ASSIGNMENT:
The response should consist of every line below, restated exactly, with no pictures.

--- START ---

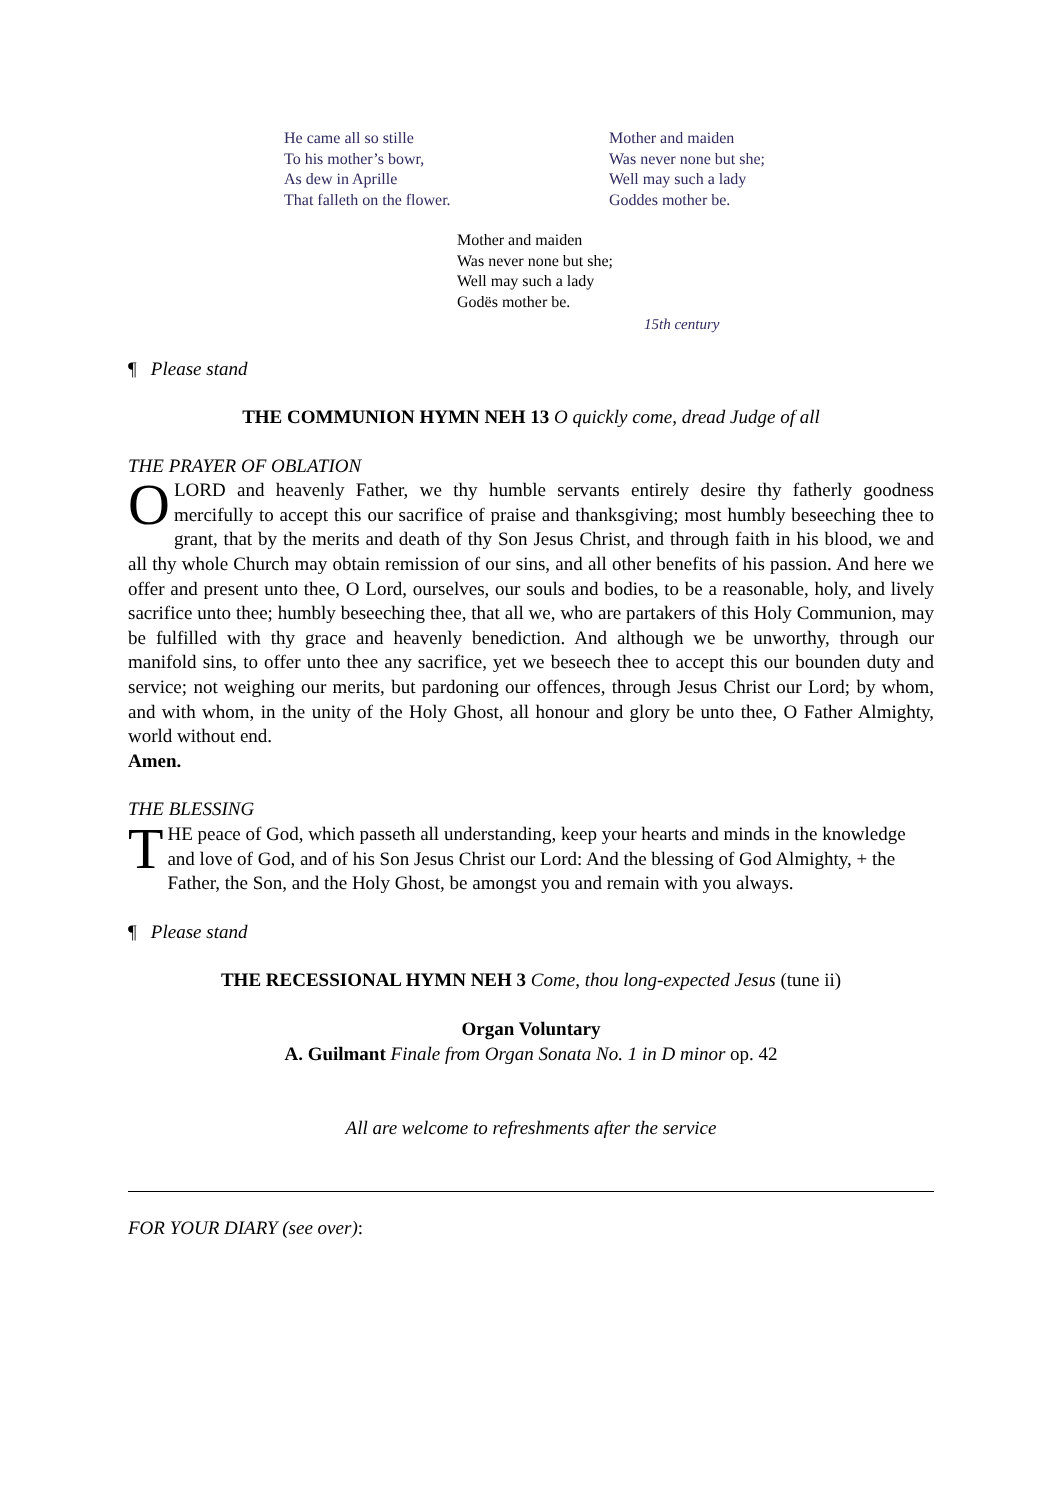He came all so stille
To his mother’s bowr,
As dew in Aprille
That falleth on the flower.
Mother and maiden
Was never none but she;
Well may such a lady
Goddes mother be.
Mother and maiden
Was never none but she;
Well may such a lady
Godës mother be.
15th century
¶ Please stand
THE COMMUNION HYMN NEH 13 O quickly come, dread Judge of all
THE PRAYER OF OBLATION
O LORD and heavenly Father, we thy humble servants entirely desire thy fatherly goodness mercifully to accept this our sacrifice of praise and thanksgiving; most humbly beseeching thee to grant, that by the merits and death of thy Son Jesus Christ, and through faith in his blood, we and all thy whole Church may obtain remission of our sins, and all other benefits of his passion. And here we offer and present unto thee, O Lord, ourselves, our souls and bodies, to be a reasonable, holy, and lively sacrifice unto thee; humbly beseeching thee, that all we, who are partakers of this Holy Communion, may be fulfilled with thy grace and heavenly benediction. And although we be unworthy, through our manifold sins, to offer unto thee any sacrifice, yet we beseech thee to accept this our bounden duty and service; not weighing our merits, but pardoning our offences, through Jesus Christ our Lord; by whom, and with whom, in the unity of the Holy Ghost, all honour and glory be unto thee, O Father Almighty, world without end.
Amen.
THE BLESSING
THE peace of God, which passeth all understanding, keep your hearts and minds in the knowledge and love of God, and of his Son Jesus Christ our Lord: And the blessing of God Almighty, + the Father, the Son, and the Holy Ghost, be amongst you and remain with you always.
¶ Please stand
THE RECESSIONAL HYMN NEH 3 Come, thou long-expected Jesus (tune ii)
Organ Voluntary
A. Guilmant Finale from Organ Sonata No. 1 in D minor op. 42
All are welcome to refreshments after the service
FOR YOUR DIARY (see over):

--- END ---

OUTPUT OF THE TASK:
He came all so stille
To his mother’s bowr,
As dew in Aprille
That falleth on the flower.
Mother and maiden
Was never none but she;
Well may such a lady
Goddes mother be.
Mother and maiden
Was never none but she;
Well may such a lady
Godës mother be.
15th century
¶ Please stand
THE COMMUNION HYMN NEH 13 O quickly come, dread Judge of all
THE PRAYER OF OBLATION
O LORD and heavenly Father, we thy humble servants entirely desire thy fatherly goodness mercifully to accept this our sacrifice of praise and thanksgiving; most humbly beseeching thee to grant, that by the merits and death of thy Son Jesus Christ, and through faith in his blood, we and all thy whole Church may obtain remission of our sins, and all other benefits of his passion. And here we offer and present unto thee, O Lord, ourselves, our souls and bodies, to be a reasonable, holy, and lively sacrifice unto thee; humbly beseeching thee, that all we, who are partakers of this Holy Communion, may be fulfilled with thy grace and heavenly benediction. And although we be unworthy, through our manifold sins, to offer unto thee any sacrifice, yet we beseech thee to accept this our bounden duty and service; not weighing our merits, but pardoning our offences, through Jesus Christ our Lord; by whom, and with whom, in the unity of the Holy Ghost, all honour and glory be unto thee, O Father Almighty, world without end.
Amen.
THE BLESSING
THE peace of God, which passeth all understanding, keep your hearts and minds in the knowledge and love of God, and of his Son Jesus Christ our Lord: And the blessing of God Almighty, + the Father, the Son, and the Holy Ghost, be amongst you and remain with you always.
¶ Please stand
THE RECESSIONAL HYMN NEH 3 Come, thou long-expected Jesus (tune ii)
Organ Voluntary
A. Guilmant Finale from Organ Sonata No. 1 in D minor op. 42
All are welcome to refreshments after the service
FOR YOUR DIARY (see over):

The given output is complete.